Text shown ▸
==========
[ZODB-Dev] Large BTrees

Tim Peters tim at zope.com
Tue Dec 16 16:14:52 EST 2003


[Gfeller Martin]
> I used APL in the nineties, certainly a high level, interpreted
> language with non-trivial data structures (and as readable as Perl
> ;-)).
>
> Support for memory profiling was good (space consumed by each object
> "on its own", space of each accessible objects), but memory was much
> more of a constraint at that time, so support *had* to be good.

Hmm.  I used APL in the seventies, and at least at that time it had only two
scalar types ("number" and "8-bit character"), and one container type
("dense array with any number of dimensions").  It was superbly suited to
massive number-crunching, for algorithms that could be written naturally in
that form, but usually more trouble than it was worth for other stuff.

The memory structure of that APL was very simple, of course:  effective APL
programs slammed all their data into a small number of large arrays, and an
array, regardless of shape (rank and actual dimensions), was a single
contigous piece of storage packed with platform-native floats or characters.
No pointers, no references, no distributed structures of any kind.
==========
Records ▸
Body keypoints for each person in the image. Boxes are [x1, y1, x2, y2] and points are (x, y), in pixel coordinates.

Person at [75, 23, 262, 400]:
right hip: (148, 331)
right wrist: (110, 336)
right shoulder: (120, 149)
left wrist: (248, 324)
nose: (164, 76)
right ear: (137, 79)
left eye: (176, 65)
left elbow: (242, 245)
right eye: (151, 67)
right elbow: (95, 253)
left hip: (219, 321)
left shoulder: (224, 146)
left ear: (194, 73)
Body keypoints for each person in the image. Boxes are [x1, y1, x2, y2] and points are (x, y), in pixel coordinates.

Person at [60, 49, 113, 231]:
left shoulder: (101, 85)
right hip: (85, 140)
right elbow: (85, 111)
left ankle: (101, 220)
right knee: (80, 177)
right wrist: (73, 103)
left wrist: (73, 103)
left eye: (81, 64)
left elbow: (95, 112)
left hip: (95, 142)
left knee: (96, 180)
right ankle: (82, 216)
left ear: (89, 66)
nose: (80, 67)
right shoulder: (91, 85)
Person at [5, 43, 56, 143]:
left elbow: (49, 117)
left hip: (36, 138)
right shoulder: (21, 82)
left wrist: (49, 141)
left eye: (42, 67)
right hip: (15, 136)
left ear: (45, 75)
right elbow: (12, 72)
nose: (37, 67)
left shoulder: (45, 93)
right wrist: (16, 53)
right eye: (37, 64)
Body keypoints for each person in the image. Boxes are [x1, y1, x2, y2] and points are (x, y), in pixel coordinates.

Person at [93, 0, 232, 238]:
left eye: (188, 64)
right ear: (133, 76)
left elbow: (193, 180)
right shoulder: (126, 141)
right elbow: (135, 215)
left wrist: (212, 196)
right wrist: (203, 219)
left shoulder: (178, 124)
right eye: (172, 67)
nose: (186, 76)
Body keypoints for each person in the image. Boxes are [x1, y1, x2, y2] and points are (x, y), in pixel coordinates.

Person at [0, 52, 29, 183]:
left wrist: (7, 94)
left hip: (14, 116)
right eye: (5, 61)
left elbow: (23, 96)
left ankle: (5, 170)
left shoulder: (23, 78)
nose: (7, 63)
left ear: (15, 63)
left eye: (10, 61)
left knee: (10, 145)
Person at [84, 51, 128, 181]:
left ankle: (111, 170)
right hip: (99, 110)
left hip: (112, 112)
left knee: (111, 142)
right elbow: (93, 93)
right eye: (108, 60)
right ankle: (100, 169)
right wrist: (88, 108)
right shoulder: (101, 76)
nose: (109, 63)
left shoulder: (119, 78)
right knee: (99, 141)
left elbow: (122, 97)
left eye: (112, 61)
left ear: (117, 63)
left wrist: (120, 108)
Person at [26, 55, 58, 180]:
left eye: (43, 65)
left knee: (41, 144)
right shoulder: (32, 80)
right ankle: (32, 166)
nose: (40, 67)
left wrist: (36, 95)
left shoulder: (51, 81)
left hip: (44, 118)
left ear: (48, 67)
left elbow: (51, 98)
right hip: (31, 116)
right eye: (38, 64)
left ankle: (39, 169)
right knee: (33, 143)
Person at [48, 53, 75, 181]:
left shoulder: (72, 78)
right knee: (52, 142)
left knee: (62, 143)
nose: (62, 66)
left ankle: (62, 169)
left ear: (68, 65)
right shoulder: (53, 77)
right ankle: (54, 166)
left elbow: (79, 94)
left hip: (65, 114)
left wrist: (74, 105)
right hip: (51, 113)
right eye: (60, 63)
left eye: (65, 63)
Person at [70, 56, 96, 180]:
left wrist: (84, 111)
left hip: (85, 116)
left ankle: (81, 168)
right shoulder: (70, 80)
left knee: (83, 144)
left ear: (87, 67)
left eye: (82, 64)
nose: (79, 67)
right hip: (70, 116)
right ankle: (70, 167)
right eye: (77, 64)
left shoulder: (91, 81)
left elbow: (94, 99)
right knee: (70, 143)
==========
Actions to take ▸
A - In the mailing-list post about APL and large BTrees, why was memory profiling support in the APL of the nineties good?
B - According to the mailing-list post about APL and large BTrees, what were the two scalar types that APL had in the seventies?
C - Carry on the mailing-list post about APL and large BTrees from its final sentence.

Answers by item ▸
A - Memory was much more of a constraint at that time, so the support for memory profiling had to be good.

B - "Number" and "8-bit character."

C -
If that's good enough for what you're doing, you can get a similar
simplification of world-view from the Python NumArray extension.  It's a lot
like using a Python array.array then, but with richer operators.  You can
get the exact number of bytes required by an array.array by using its
.buffer_info() method.  This is possible because an array.array is-- like
APL arrays in the days I used it --a structurally trivial object, very close
to the hardware.

It's impossible for Python to account for platform-dependent hidden overhead
imposed by the system malloc(), but for large contiguous structures that
overhead is vanishingly small.  OTOH, for most objects common in *Python*
programs, malloc overhead can be larger than the bytes Python knows about
(for example, a Python int object contains 12 bytes of information on most
32-bit boxes, but how many bytes does malloc actually use beyond that?  it
varies, and Python tries to cut back on it by using a special allocator for
int objects, so even the size of "an int" becomes a surprisingly complicated
question).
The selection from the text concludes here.